• EXERCISE INSTRUCTIONS
Arrange every line of text in the records below as a numbered list, omitting any blank lines. Leave the pictures out of your answer.

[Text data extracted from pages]

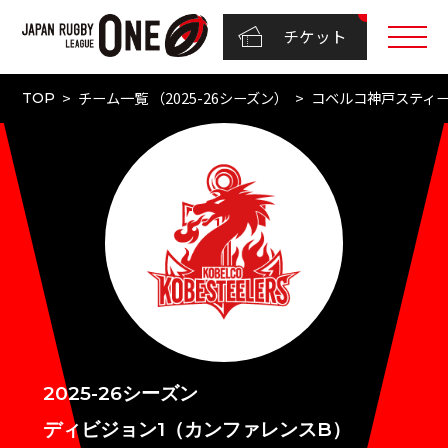
チケット
チーム一覧 （2025-26シーズン）
コベルコ神戸スティ
TOP
2025-26シーズン
ディビジョン1（カンファレンスB）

• TASK ANSWER
1. チケット
2. チーム一覧 （2025-26シーズン）
3. コベルコ神戸スティ
4. TOP
5. 2025-26シーズン
6. ディビジョン1（カンファレンスB）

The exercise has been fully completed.